VAKUFORM is – and only if VAKUFORMs customer has fulfilled his obligation

to report the defect in terms of the german commercial code- liable for the

expenses of the customer only according to the following provisions:

a) VAKUFORM commits itself to immediately report the demand of the consumer

for removal of the defect, which was reported to VAKUFORM by its

customer, to VAKUFORMs supplier for removal of the defect and assigns its

claims against its supplier in the terms of § 478, 479 of the german civil code to

its customers at this moments already and the customer accepts this assignment.

The right of the customer to cancel the contract is excluded.

b) If the enforcement of this assigned claims fails or VAKUFORM itself is the

manufacturer of the defect goods, it remains as it is stated in the statutes with

the exception, that the customer can only demand compensation for those expenses

he had with regard to section IX of these general terms and conditions.

9. If there is only slight negligence on the side of VAKUFORM or its legal representatives

or assistants in performance, the liability is limited to the predictable,

contract-typical, direct average damage taking into account the type of goods,

services or work. Claims for damages, regardless on which legal reason they

are based, even because of breach of duty at the moment of conclusion of the

contract or breach of contract during performance or tort (§ 823 german civil

code) against VAKUFORM, its assistants in performance or helpers are – as far

as possible in terms of the statutes – excluded.

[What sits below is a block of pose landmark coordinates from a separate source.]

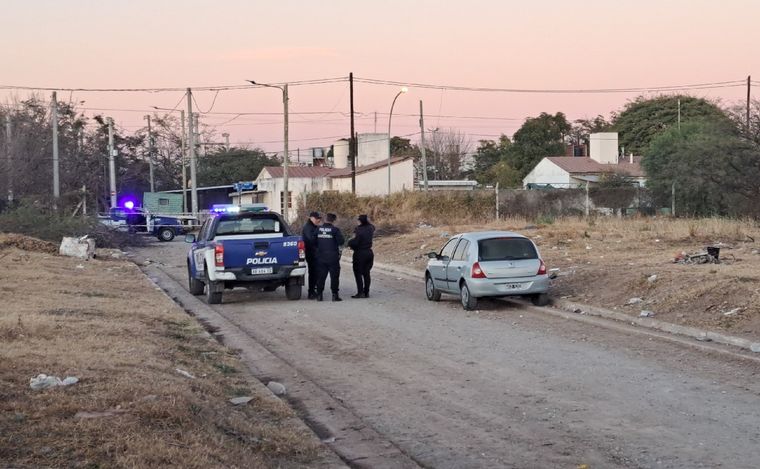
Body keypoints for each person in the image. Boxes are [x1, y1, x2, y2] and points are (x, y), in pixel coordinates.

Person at [315, 213, 345, 302]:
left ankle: (319, 295)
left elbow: (313, 241)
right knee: (334, 277)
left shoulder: (318, 229)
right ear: (333, 220)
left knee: (321, 276)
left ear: (325, 219)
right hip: (333, 257)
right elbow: (341, 241)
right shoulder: (335, 230)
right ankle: (335, 295)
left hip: (321, 256)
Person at [348, 214, 375, 298]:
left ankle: (360, 292)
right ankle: (366, 292)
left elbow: (355, 242)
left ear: (360, 221)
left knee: (358, 273)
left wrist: (350, 243)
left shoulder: (358, 230)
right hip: (369, 253)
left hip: (360, 253)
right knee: (366, 273)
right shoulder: (371, 228)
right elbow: (371, 226)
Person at [301, 211, 321, 299]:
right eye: (317, 219)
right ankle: (311, 292)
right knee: (313, 273)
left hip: (314, 252)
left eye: (319, 219)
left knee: (315, 273)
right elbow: (311, 240)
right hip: (311, 253)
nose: (318, 220)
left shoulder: (313, 226)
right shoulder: (308, 227)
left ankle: (313, 290)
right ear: (312, 218)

For damages which have not occured to the goods or services which VAKUFORM

has delivered or for damages resulting from gross negligence of VAKUFORM

or from intentional or gross negligent breach of duty of its legal representatives

or assistants in performance. VAKUFORM is liable only up to the amount of

the delivered goods, unless there is a culpable harm of life, body or health of the

customer by VAKUFORM, its legal representatives or assistants in performance.

10. The use and converting of the purchased goods is on the risk of the buyer, the

instuctions given in spoken word, in written and pictures is just an advice without

any responsibility, also with reagard to possible industrial property rights of third

parties and does not set the customer free from his duty to check if the products

are suitable for the intended operation and purpose. However should a liability

of VAKUFORM come into question, it is limited to the amount of the delivered

products.

11. Informations regarding the products are general informations, which must not

be seen as a n alternative to an individual therapie or medical examination by a

doctor or alternative practioner, in case these information refer to health issues.

The customer is obliged to check the goods with regard to his individual requirements.

None of the products we offer must be understood as remedies. We are

not liable for any damage resulting from a false appliance. As a matter of course

the individual compatibility also can not be guaranteed.

12. Only the description of the manufacturer is hold to be agrreed on as to the

condition of the goods. Public comments or sales promotion of the manufacturer

are not hold to be agrred on as condition of the products.

X. Place of delivery, jurisdiction, other provisions

The place of jurisdiction is our domicile for all disputes arising from the contract.

Only german law is applicable. In case any of the provisions of these general terms

and conditions is void, this does not affect the validity of the other provisions,

especially not the fact that the other party remains binded by the contract.